Dopo la scissione da parte della proteasi nel sito specifico di scissione, viene rilasciato il frammento di scissione fluorescente del terminale C e può essere rilevata la sua fluorescenza. Il loro uso nel saggio a base di perline magnetiche nichel-NTA e il rilevamento fluorescente mediante analisi PAGE sono stati ottimizzati utilizzando la proteasi HIV-1. Tuttavia, la piattaforma di saggi sviluppata può essere adatta anche ad altre proteasi.

Le curve di calibrazione dei substrati purificati risolti in tampone di scissione o eluizione sono illustrate sugli esempi di forma fusa mTurquoise2 e mEYFP del substrato ricombinante che codifica il lato di scissione tra la matrice e le proteine capsidi della proteina anecoica hiv naturale. Il saggio a base di perline magnetiche nichel-NTA è uno strumento utile per esaminare l'effetto della concentrazione del substrato sulla velocità di reazione e quindi rende anche possibile la determinazione dei parametri cinetici enzimatici come Vmax e Km. Il diagramma A mostra un risultato ottimale ottenuto dopo un'analisi eseguita con successo dell'attività dipendente dal substrato su un substrato fuso con mApple.

Al contrario, il diagramma B presenta un risultato non ottimale in cui l'insufficiente omogeneizzazione della soluzione stock SAMB causa problemi nella configurazione delle corrette concentrazioni del substrato, mentre la terminazione impropria dei campioni di reazione si traduce in errori relativamente elevati. Il saggio fornisce anche uno strumento adatto per eseguire studi di tempo-corso e inibitori pure. Il diagramma A mostra la dipendenza dal tempo della scissione proteolitica della proteasi HIV-1 su un substrato fuso con mEYFP, mentre il diagramma B rappresenta l'effetto inibitorio dell'amprenavir sulla reazione di scissione.

Dai dati ottenuti dallo studio inibitorio, è possibile determinare sia la concentrazione enzimatica attiva che la costante inibitoria. Il saggio può anche essere ottimizzato per studiare la dipendenza dell'attività enzimatica dal pH, in quanto è rappresentato dal diagramma A sull'esempio della proteasi del virus dell'incisione del tabacco.

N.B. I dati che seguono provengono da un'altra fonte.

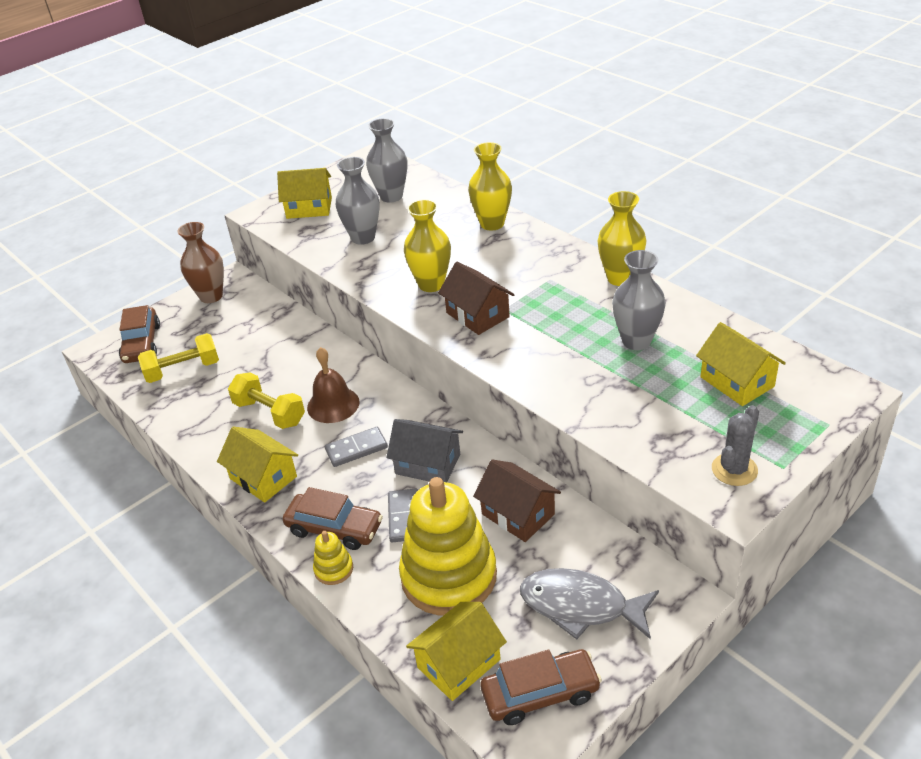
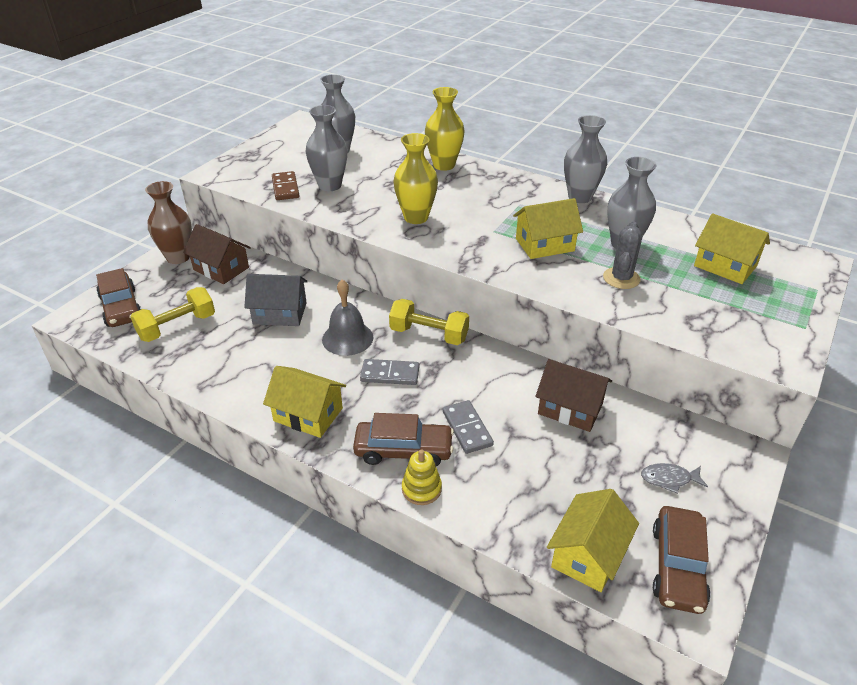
camera: 20 degrees left, 0 degrees up
(269, 413) = (287, 354): yellow dumbbell -> yellow dumbbell (429, 334)
(309, 208) = (264, 166): yellow house -> yellow house (544, 245)
(318, 236) = (285, 188): none -> brown domino
(333, 404) = (347, 338): brown bell -> grey bell
(356, 449) = (390, 374): grey domino -> grey domino turned 45 degrees clockwise
(428, 464) = (465, 378): grey house -> grey house (280, 313)
(449, 576) = (536, 475): yellow stacking toy -> none
(477, 315) = (473, 238): brown house -> brown house (221, 269)
(540, 693) = (677, 566): brown car -> brown car turned 135 degrees clockwise
(581, 606) = (669, 479): grey fish -> grey fish, size x0.49
(620, 278) = (580, 197): yellow vase -> grey vase
(734, 469) = (768, 335): grey cactus -> grey cactus (621, 278)

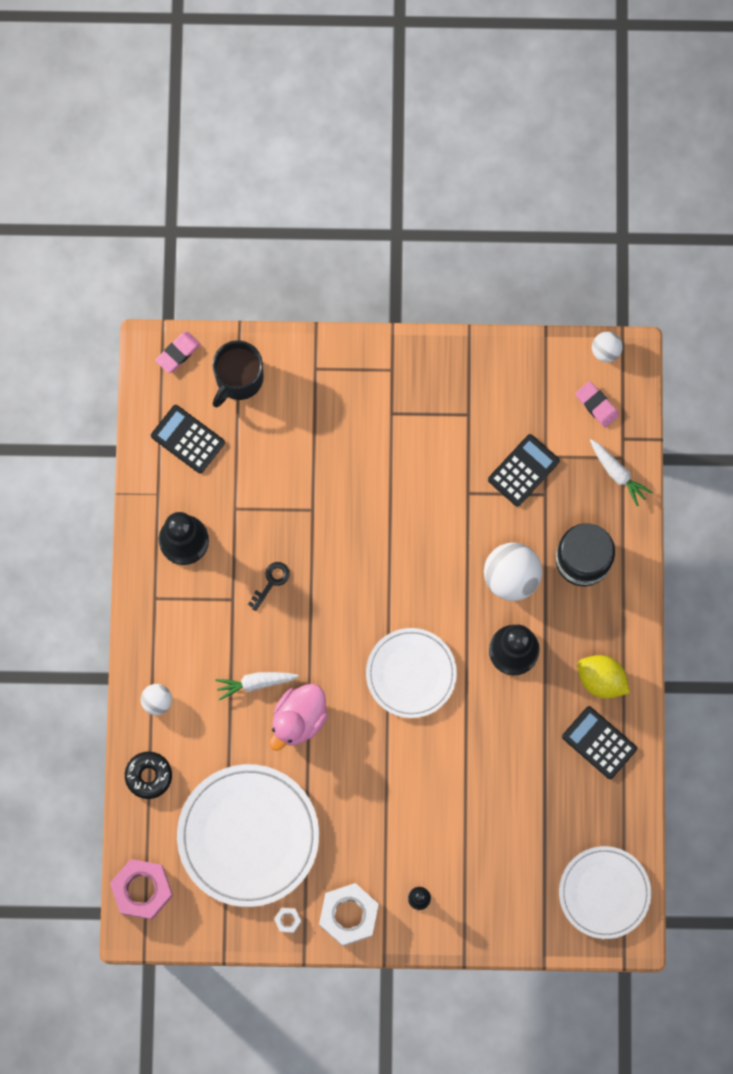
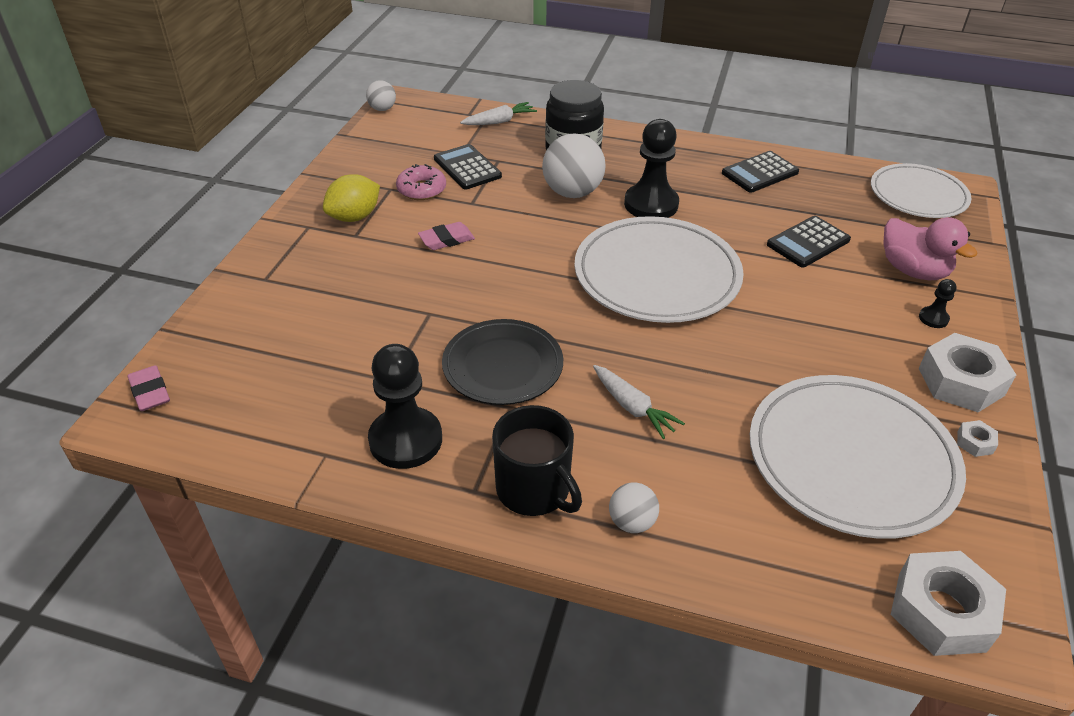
camera: 75 degrees left, 35 degrees down
(142, 890) = (941, 611): pink nut -> white nut
(148, 776) = (748, 559): black donut -> none
(188, 439) = (270, 406): black calculator -> black calculator (808, 242)
(238, 379) = (228, 343): black mug -> black mug (534, 490)
(255, 683) = (633, 407): white carrot -> white carrot turned 45 degrees counterclockwise
(271, 582) = (502, 366): black key -> black plate
(299, 719) = (692, 376): pink duck -> pink duck (913, 270)
(411, 673) = (657, 275): white plate -> white plate, size x1.55
(475, 442) = (421, 189): none -> pink donut
(597, 405) = (429, 121): pink eraser -> pink eraser (446, 239)
(601, 679) = (696, 161): yellow lemon -> yellow lemon (354, 217)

Il diagramma B indica una limitazione del saggio per pH e mostra che il pH neutro o leggermente alcalico è pienamente compatibile con le misurazioni, mentre il pH acido facilita la dissociazione spontanea dei substrati dalla superficie delle perline magnetiche.

La figura attuale mostra i substrati fluorescenti intatti purificati, i frammenti fluorescenti di scissione del terminale C, generati dalla digestione in soluzione dalla proteasi HIV-1. I componenti fluorescenti possono essere rilevati nel gel di poliacrilammide contenente SDS mediante transilluminazione della luce blu subito dopo l'elettroforesi se durante la preparazione del campione sono state applicate condizioni di non denaturazione. Le diverse proteine fluorescenti possono essere differenziate in base al loro colore.

Dopo il saggio magnetico a base di perline, le proteine fluorescenti non denaturate nei supernaganti campione possono essere rilevate nel gel anche dall'illuminazione UV. Al contrario, se durante la preparazione del campione vengono applicate condizioni di denaturazione, le proteine denaturate non possono essere rilevate nel gel immediatamente dopo la PAGINA SDS. Tuttavia, le proteine fluorescenti denaturate possono essere parzialmente renature dalla rimozione dell'SDS dal gel e diventare rilevabili.

Pertanto, la SDS PAGE è seguita dalla procedura di rinaturazione in gel. La capacità di rinaturazione delle proteine fluorescenti rende possibile la loro identificazione non solo in base alla loro fluorescenza, ma anche in base al loro peso molecolare. Qui abbiamo dimostrato il protocollo per l'uso della nostra piattaforma di saggia fluorescente a base di perline magnetiche recentemente sviluppata.

Abbiamo dimostrato l'uso di questo sistema sull'esempio degli studi cinetici enzimatici sulla proteasi hiv-1. Abbiamo usato forme fuse con mTurquoise e mApple del substrato di dosaggio ricombinante, che conteneva la sequenza del sito di scissione della proteasi. Oltre all'analisi fluorimetrica, i campioni di saggio sono stati successivamente analizzati anche da SDS PAGE.

Abbiamo dimostrato che le proteine fluorescenti denaturate possono essere parzialmente renature nel gel dopo SDS PAGE che fornisce sia l'identificazione fluorescente che molecolare basata sul peso del substrato e dei frammenti proteolitici.